### Aim of the task
Could you convert the data below into a Markdown table with two columns, Row and Data line, giving each line a row number and leaving out blank lines?

### Input rows
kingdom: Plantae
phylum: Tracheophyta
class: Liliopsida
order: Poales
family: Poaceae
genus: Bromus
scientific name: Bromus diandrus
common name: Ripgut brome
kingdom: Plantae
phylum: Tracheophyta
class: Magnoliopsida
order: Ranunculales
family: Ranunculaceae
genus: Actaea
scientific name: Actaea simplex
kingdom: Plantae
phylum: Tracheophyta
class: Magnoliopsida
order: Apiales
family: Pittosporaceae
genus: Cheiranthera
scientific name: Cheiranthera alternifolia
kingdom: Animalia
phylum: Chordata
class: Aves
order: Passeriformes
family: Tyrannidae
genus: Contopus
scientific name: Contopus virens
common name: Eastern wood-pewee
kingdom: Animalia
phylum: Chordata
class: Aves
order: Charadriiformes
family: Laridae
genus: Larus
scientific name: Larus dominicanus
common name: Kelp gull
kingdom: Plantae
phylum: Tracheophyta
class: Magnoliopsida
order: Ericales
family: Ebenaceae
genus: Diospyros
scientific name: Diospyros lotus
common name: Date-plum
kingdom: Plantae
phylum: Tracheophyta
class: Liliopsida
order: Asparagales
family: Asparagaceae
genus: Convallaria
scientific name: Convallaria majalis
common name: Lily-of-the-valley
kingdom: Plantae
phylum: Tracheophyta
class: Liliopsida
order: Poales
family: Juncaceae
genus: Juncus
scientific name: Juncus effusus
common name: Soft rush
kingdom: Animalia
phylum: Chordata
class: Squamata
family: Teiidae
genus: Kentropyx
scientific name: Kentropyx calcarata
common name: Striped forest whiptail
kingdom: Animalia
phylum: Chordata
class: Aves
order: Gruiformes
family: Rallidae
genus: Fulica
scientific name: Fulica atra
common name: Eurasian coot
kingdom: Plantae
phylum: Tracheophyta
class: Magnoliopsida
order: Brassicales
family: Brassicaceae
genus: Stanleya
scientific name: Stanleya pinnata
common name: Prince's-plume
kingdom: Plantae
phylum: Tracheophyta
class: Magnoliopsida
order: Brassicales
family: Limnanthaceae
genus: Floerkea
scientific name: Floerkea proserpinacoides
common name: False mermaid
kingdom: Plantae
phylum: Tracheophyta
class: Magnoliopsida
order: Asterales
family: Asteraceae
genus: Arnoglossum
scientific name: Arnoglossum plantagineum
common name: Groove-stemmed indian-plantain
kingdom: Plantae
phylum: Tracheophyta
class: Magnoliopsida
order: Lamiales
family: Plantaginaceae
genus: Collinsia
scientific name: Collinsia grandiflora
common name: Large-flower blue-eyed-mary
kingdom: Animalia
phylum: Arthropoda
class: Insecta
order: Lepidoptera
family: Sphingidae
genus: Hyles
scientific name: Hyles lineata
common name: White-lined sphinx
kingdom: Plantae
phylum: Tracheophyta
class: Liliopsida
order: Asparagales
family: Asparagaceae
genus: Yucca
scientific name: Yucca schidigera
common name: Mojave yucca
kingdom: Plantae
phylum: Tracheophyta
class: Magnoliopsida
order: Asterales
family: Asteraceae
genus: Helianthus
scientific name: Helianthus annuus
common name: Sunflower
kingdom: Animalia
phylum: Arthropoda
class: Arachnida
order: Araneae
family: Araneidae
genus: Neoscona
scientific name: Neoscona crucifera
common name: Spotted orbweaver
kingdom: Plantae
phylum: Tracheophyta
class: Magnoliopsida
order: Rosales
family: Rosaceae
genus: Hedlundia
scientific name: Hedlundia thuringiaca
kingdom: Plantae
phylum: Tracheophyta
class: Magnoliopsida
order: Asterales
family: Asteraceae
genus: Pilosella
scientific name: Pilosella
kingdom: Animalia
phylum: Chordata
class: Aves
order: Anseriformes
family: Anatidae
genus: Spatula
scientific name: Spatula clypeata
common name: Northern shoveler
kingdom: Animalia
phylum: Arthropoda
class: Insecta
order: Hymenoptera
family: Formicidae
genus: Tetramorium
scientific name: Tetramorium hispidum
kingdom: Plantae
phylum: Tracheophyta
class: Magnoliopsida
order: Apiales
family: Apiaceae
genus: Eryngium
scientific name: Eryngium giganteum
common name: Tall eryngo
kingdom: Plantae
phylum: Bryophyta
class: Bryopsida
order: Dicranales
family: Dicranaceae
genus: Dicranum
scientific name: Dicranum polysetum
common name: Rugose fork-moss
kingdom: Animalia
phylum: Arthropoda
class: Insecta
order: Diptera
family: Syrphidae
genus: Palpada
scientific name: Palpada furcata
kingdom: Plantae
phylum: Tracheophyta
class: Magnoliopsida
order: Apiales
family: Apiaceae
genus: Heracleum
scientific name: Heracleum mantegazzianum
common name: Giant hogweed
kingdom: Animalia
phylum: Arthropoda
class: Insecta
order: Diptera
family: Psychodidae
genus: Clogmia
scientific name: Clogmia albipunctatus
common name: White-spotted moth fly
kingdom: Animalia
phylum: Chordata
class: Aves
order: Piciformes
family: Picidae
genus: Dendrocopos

### Task solution
| Row | Data line |
|---|---|
| 1 | kingdom: Plantae |
| 2 | phylum: Tracheophyta |
| 3 | class: Liliopsida |
| 4 | order: Poales |
| 5 | family: Poaceae |
| 6 | genus: Bromus |
| 7 | scientific name: Bromus diandrus |
| 8 | common name: Ripgut brome |
| 9 | kingdom: Plantae |
| 10 | phylum: Tracheophyta |
| 11 | class: Magnoliopsida |
| 12 | order: Ranunculales |
| 13 | family: Ranunculaceae |
| 14 | genus: Actaea |
| 15 | scientific name: Actaea simplex |
| 16 | kingdom: Plantae |
| 17 | phylum: Tracheophyta |
| 18 | class: Magnoliopsida |
| 19 | order: Apiales |
| 20 | family: Pittosporaceae |
| 21 | genus: Cheiranthera |
| 22 | scientific name: Cheiranthera alternifolia |
| 23 | kingdom: Animalia |
| 24 | phylum: Chordata |
| 25 | class: Aves |
| 26 | order: Passeriformes |
| 27 | family: Tyrannidae |
| 28 | genus: Contopus |
| 29 | scientific name: Contopus virens |
| 30 | common name: Eastern wood-pewee |
| 31 | kingdom: Animalia |
| 32 | phylum: Chordata |
| 33 | class: Aves |
| 34 | order: Charadriiformes |
| 35 | family: Laridae |
| 36 | genus: Larus |
| 37 | scientific name: Larus dominicanus |
| 38 | common name: Kelp gull |
| 39 | kingdom: Plantae |
| 40 | phylum: Tracheophyta |
| 41 | class: Magnoliopsida |
| 42 | order: Ericales |
| 43 | family: Ebenaceae |
| 44 | genus: Diospyros |
| 45 | scientific name: Diospyros lotus |
| 46 | common name: Date-plum |
| 47 | kingdom: Plantae |
| 48 | phylum: Tracheophyta |
| 49 | class: Liliopsida |
| 50 | order: Asparagales |
| 51 | family: Asparagaceae |
| 52 | genus: Convallaria |
| 53 | scientific name: Convallaria majalis |
| 54 | common name: Lily-of-the-valley |
| 55 | kingdom: Plantae |
| 56 | phylum: Tracheophyta |
| 57 | class: Liliopsida |
| 58 | order: Poales |
| 59 | family: Juncaceae |
| 60 | genus: Juncus |
| 61 | scientific name: Juncus effusus |
| 62 | common name: Soft rush |
| 63 | kingdom: Animalia |
| 64 | phylum: Chordata |
| 65 | class: Squamata |
| 66 | family: Teiidae |
| 67 | genus: Kentropyx |
| 68 | scientific name: Kentropyx calcarata |
| 69 | common name: Striped forest whiptail |
| 70 | kingdom: Animalia |
| 71 | phylum: Chordata |
| 72 | class: Aves |
| 73 | order: Gruiformes |
| 74 | family: Rallidae |
| 75 | genus: Fulica |
| 76 | scientific name: Fulica atra |
| 77 | common name: Eurasian coot |
| 78 | kingdom: Plantae |
| 79 | phylum: Tracheophyta |
| 80 | class: Magnoliopsida |
| 81 | order: Brassicales |
| 82 | family: Brassicaceae |
| 83 | genus: Stanleya |
| 84 | scientific name: Stanleya pinnata |
| 85 | common name: Prince's-plume |
| 86 | kingdom: Plantae |
| 87 | phylum: Tracheophyta |
| 88 | class: Magnoliopsida |
| 89 | order: Brassicales |
| 90 | family: Limnanthaceae |
| 91 | genus: Floerkea |
| 92 | scientific name: Floerkea proserpinacoides |
| 93 | common name: False mermaid |
| 94 | kingdom: Plantae |
| 95 | phylum: Tracheophyta |
| 96 | class: Magnoliopsida |
| 97 | order: Asterales |
| 98 | family: Asteraceae |
| 99 | genus: Arnoglossum |
| 100 | scientific name: Arnoglossum plantagineum |
| 101 | common name: Groove-stemmed indian-plantain |
| 102 | kingdom: Plantae |
| 103 | phylum: Tracheophyta |
| 104 | class: Magnoliopsida |
| 105 | order: Lamiales |
| 106 | family: Plantaginaceae |
| 107 | genus: Collinsia |
| 108 | scientific name: Collinsia grandiflora |
| 109 | common name: Large-flower blue-eyed-mary |
| 110 | kingdom: Animalia |
| 111 | phylum: Arthropoda |
| 112 | class: Insecta |
| 113 | order: Lepidoptera |
| 114 | family: Sphingidae |
| 115 | genus: Hyles |
| 116 | scientific name: Hyles lineata |
| 117 | common name: White-lined sphinx |
| 118 | kingdom: Plantae |
| 119 | phylum: Tracheophyta |
| 120 | class: Liliopsida |
| 121 | order: Asparagales |
| 122 | family: Asparagaceae |
| 123 | genus: Yucca |
| 124 | scientific name: Yucca schidigera |
| 125 | common name: Mojave yucca |
| 126 | kingdom: Plantae |
| 127 | phylum: Tracheophyta |
| 128 | class: Magnoliopsida |
| 129 | order: Asterales |
| 130 | family: Asteraceae |
| 131 | genus: Helianthus |
| 132 | scientific name: Helianthus annuus |
| 133 | common name: Sunflower |
| 134 | kingdom: Animalia |
| 135 | phylum: Arthropoda |
| 136 | class: Arachnida |
| 137 | order: Araneae |
| 138 | family: Araneidae |
| 139 | genus: Neoscona |
| 140 | scientific name: Neoscona crucifera |
| 141 | common name: Spotted orbweaver |
| 142 | kingdom: Plantae |
| 143 | phylum: Tracheophyta |
| 144 | class: Magnoliopsida |
| 145 | order: Rosales |
| 146 | family: Rosaceae |
| 147 | genus: Hedlundia |
| 148 | scientific name: Hedlundia thuringiaca |
| 149 | kingdom: Plantae |
| 150 | phylum: Tracheophyta |
| 151 | class: Magnoliopsida |
| 152 | order: Asterales |
| 153 | family: Asteraceae |
| 154 | genus: Pilosella |
| 155 | scientific name: Pilosella |
| 156 | kingdom: Animalia |
| 157 | phylum: Chordata |
| 158 | class: Aves |
| 159 | order: Anseriformes |
| 160 | family: Anatidae |
| 161 | genus: Spatula |
| 162 | scientific name: Spatula clypeata |
| 163 | common name: Northern shoveler |
| 164 | kingdom: Animalia |
| 165 | phylum: Arthropoda |
| 166 | class: Insecta |
| 167 | order: Hymenoptera |
| 168 | family: Formicidae |
| 169 | genus: Tetramorium |
| 170 | scientific name: Tetramorium hispidum |
| 171 | kingdom: Plantae |
| 172 | phylum: Tracheophyta |
| 173 | class: Magnoliopsida |
| 174 | order: Apiales |
| 175 | family: Apiaceae |
| 176 | genus: Eryngium |
| 177 | scientific name: Eryngium giganteum |
| 178 | common name: Tall eryngo |
| 179 | kingdom: Plantae |
| 180 | phylum: Bryophyta |
| 181 | class: Bryopsida |
| 182 | order: Dicranales |
| 183 | family: Dicranaceae |
| 184 | genus: Dicranum |
| 185 | scientific name: Dicranum polysetum |
| 186 | common name: Rugose fork-moss |
| 187 | kingdom: Animalia |
| 188 | phylum: Arthropoda |
| 189 | class: Insecta |
| 190 | order: Diptera |
| 191 | family: Syrphidae |
| 192 | genus: Palpada |
| 193 | scientific name: Palpada furcata |
| 194 | kingdom: Plantae |
| 195 | phylum: Tracheophyta |
| 196 | class: Magnoliopsida |
| 197 | order: Apiales |
| 198 | family: Apiaceae |
| 199 | genus: Heracleum |
| 200 | scientific name: Heracleum mantegazzianum |
| 201 | common name: Giant hogweed |
| 202 | kingdom: Animalia |
| 203 | phylum: Arthropoda |
| 204 | class: Insecta |
| 205 | order: Diptera |
| 206 | family: Psychodidae |
| 207 | genus: Clogmia |
| 208 | scientific name: Clogmia albipunctatus |
| 209 | common name: White-spotted moth fly |
| 210 | kingdom: Animalia |
| 211 | phylum: Chordata |
| 212 | class: Aves |
| 213 | order: Piciformes |
| 214 | family: Picidae |
| 215 | genus: Dendrocopos |